On each side of the box were brass handles. You had to hold them both, the gallery owner told them. To complete the circuit. If you wanted to make the box work right, you held both handles. You pressed your eye to the brass peephole in the front. Your left eye. And you looked inside...

The Nightmare Box is a dark and mysterious device/work-of-art which appears in the short story of the same name presented by Mrs. Clark in the Chuck Palahniuk book Haunted. Set in an art gallery, it is described as a black lacquered box on three tall legs, brass handles on either side and a small peephole in the front. At random intervals, controlled by a timer inside, a button could be pressed which would trigger a flash of light through the peephole. Only when the timer had expired could the image inside be seen, although patrons in the art gallery look through the peephole despite the timer ticking away inside the box.

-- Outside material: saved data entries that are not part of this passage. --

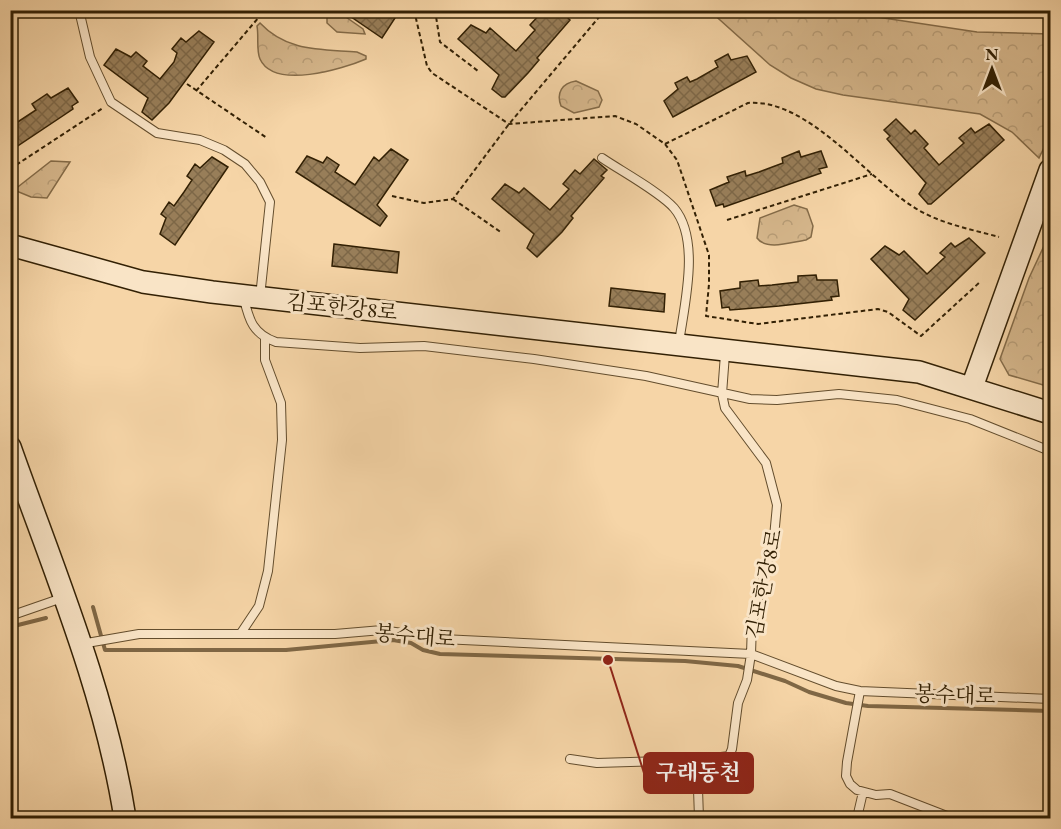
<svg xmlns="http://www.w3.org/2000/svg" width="1061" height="829" font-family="'EB Garamond','Noto Serif KR',serif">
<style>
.park{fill:url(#park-crowns);stroke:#846b48;stroke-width:1.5}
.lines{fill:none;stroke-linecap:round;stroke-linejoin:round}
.stream{stroke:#7f6745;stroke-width:4}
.building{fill:url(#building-cross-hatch);stroke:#322004;stroke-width:1.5}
.lane-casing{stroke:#634d2d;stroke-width:10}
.secondary-casing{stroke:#322004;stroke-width:24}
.path{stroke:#322004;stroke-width:2;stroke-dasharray:4.5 3;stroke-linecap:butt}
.lane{stroke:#f9e4c6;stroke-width:8}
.secondary{stroke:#f9e4c6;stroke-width:21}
.labels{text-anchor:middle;stroke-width:6;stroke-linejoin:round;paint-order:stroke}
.street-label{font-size:21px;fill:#322004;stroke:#f9e4c6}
.leader{fill:none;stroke:#8f2418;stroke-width:2}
.callout-dot{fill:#8f2418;stroke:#f9e4c6;stroke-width:2}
.callout{fill:#8f2418;stroke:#8f2418;stroke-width:2}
.callout-label{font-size:22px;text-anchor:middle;font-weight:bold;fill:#fff}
</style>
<defs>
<pattern id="park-crowns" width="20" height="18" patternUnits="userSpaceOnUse" patternTransform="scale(1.5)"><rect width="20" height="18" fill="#d5b68b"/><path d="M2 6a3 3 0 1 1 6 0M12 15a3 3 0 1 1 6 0" fill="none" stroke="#b79c76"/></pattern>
<pattern id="building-cross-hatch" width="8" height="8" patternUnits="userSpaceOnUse" patternTransform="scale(1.5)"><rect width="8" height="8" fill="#987e59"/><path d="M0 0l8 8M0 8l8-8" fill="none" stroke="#7d6747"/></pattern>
</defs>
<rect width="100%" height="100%" fill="#f6d5a7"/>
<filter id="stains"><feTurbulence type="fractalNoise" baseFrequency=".00333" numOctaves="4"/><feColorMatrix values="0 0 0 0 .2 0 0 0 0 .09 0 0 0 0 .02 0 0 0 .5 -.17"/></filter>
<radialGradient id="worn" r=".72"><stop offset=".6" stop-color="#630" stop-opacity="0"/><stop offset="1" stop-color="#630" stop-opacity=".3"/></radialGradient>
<!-- park -->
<path class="park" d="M710 11H837L977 32 1050 34V135L1039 158 1012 132 980 114 843 95 816 89 791 78 770 65Z
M327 12 328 15 340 13 363 29 365 34 337 32 327 23Z
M260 23C287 52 321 49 357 52L366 56V59C343 69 274 90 260 59 256 50 259 37 257 26Z
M576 81 598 91 602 100 599 107 574 113 561 106C556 93 562 83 576 81Z
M51 161 70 162 47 198 31 197 14 190Z
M794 205 807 209 813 226 811 237 806 240C792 242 766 251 757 238L760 218Z
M1050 233V387L1009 375 1000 359 1029 278Z"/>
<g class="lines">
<!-- stream -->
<path class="stream" d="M93 607 105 650H286L393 640 411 643 423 650 440 654 685 661 738 666 785 681 809 692 846 703 868 706 1050 711
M10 627 46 618"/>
</g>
<!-- building -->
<path class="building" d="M341 10H390L397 15 382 38Z
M551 10H575L568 18 570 20 537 58 539 60 528 73 505 97H502L492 89 499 75 458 39 471 25 486 33 490 28 516 51 535 30 530 25 542 12 546 15Z
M199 31 214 42 169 103 152 120 142 112 148 98 104 65 116 49 131 57 136 52 147 61 143 66 160 79 174 62 177 53 172 49 181 38 186 42Z
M728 54 731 60 747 56 756 72 673 117 664 101 678 89 675 83 687 77 690 82 697 79 718 67 715 61Z
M68 88 78 102 72 106 73 109 10 151V127L36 110 32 104 47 94 51 98Z
M896 119 911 134 915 130 928 144 924 148 939 165 964 143 959 138 971 128 975 133 989 124 1004 140 931 204H928L919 194 926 183 887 139 890 136 884 130Z
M391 149 408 160 377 205 387 216 380 226 296 172 307 156 323 163 327 157 339 165 335 172 355 185 374 157 379 161Z
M799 151 801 157 821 151 827 167 819 169 821 173 724 207 723 204 716 206 710 190 729 182 727 177 745 171 746 176 759 172 783 163 782 158Z
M212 157 228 167 175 245 160 234 166 218 161 214 169 202 174 206 184 192 192 180 187 176 195 164 200 168Z
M594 159 607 170 601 176 604 178 571 216 573 218 562 232 537 257 527 248 534 234 492 199 505 184 519 193 524 188 550 210 569 189 563 184 575 170 580 174Z
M969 238 985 253 915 320 903 310 909 299 871 259 885 246 899 255 904 251 927 274 945 257 940 253 951 243 955 247Z
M334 244 399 252 397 273 332 266Z
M816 275 817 280H837L839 296 831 297 832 300 779 306 730 310 729 307 722 308 720 291 740 288V282L758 280 759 286 772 285 798 282V276Z
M611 288 665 294 664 312 609 306Z"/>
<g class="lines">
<!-- lane casing -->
<g class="lane-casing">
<path id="lane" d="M79 10 90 57 111 102 157 133 200 140 224 150 245 164 260 182 270 202 260 297
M602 158C621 171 660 192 674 208 701 240 684 306 679 343
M244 299C249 320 253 334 276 342L360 348 424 346 534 359 646 376 750 399 777 400 839 394 897 400 970 419 1050 451
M725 354 722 394 725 408 766 463 777 505 774 537 752 623 751 654 836 686 860 691 1050 699
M10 616 62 598
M241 633 259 606 268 571 282 440 281 403 265 360V338
M81 644 139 634H335L382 630 442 639 751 654 747 680 738 703 732 749 729 756 697 760 699 818
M860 691 847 762 846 776 850 784 857 790 876 795 890 794 952 818
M570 759 597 763 697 760
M857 818 863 792"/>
</g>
<!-- secondary casing -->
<g class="secondary-casing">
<path id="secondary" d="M10 245 143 282 212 292 919 372 1050 413
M972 387 1050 170
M10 447C53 569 105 690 125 818"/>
</g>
<!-- path -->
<path class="path" d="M414 10 427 66 432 73 509 124 615 116 636 124 665 144 677 160 709 255V284L706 316 758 324 878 309 888 312 921 336 980 282
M435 10 440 42 478 71
M187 84 267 138
M196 91 265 10
M665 144 748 103C807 98 866 177 912 206 937 223 970 229 999 237
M10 169 103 108
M392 196 424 203 453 199 509 124 605 10
M453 199 502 233
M727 220 872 174"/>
<!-- lane -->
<use href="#lane" class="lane"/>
<!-- secondary -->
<use href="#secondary" class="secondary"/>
</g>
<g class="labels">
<!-- street labels -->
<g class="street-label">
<text transform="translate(342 307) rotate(6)" y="7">김포한강8로</text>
<text transform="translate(764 584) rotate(-79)" y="7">김포한강8로</text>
<text transform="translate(415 636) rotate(5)" y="7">봉수대로</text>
<text transform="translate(955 695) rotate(2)" y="7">봉수대로</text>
</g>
</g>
<!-- callouts -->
<path class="leader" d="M608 660L644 773"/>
<circle class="callout-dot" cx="608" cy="660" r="6"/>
<rect class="callout" x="644" y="753" width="109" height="40" rx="6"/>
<g class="callout-label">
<text x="698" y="780">구래동천</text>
</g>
<!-- margin -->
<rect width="1061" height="829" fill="none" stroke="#f6d5a7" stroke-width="36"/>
<rect x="12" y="12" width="1037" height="805" fill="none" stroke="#322004" stroke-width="3"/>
<rect x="18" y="18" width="1025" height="793" fill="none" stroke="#322004" stroke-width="1.5"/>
<!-- north arrow -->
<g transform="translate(992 69)" stroke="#f9e4c6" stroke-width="4.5" paint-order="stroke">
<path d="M0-4.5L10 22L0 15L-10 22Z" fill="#322004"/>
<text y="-9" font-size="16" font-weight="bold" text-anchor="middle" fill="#322004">N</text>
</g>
<rect width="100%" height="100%" filter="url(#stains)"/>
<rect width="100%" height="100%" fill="url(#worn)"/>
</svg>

The odd appearance of the piece, its unpredictability and its ominous-sounding name create an expectation in the viewer that the image revealed will be something fearful. Strangely, though, the gallery patrons seem to have a light-hearted curiousity regarding the box and its secret view.


Warning: Potential Spoilers Ahead

Exactly what the box reveals to the viewer remains a mystery throughout the book (similar to the briefcase in Pulp Fiction), though it is assumed that the box always shows the same image. Each of the four people said to have looked inside all go crazy. Not stark raving mad, mind you, but they each give up on Life in their own way. Mrs. Clark's daughter, Cassandra, becomes catatonic and eventually disappears. An antiques-shop owner hangs himself in the back of his shop. The only person to look into the box and give any description of what is inside is the owner of the art gallery where the box resides. He describes the view as "a glimpse of the real reality" and says, "Our world is a dream." While this explanation is not the most original and does take away some of the mystique (albeit at the very end of the story), the full description by the owner does leave readers with a sense of what it might be like to peer into the Nightmare Box for themselves.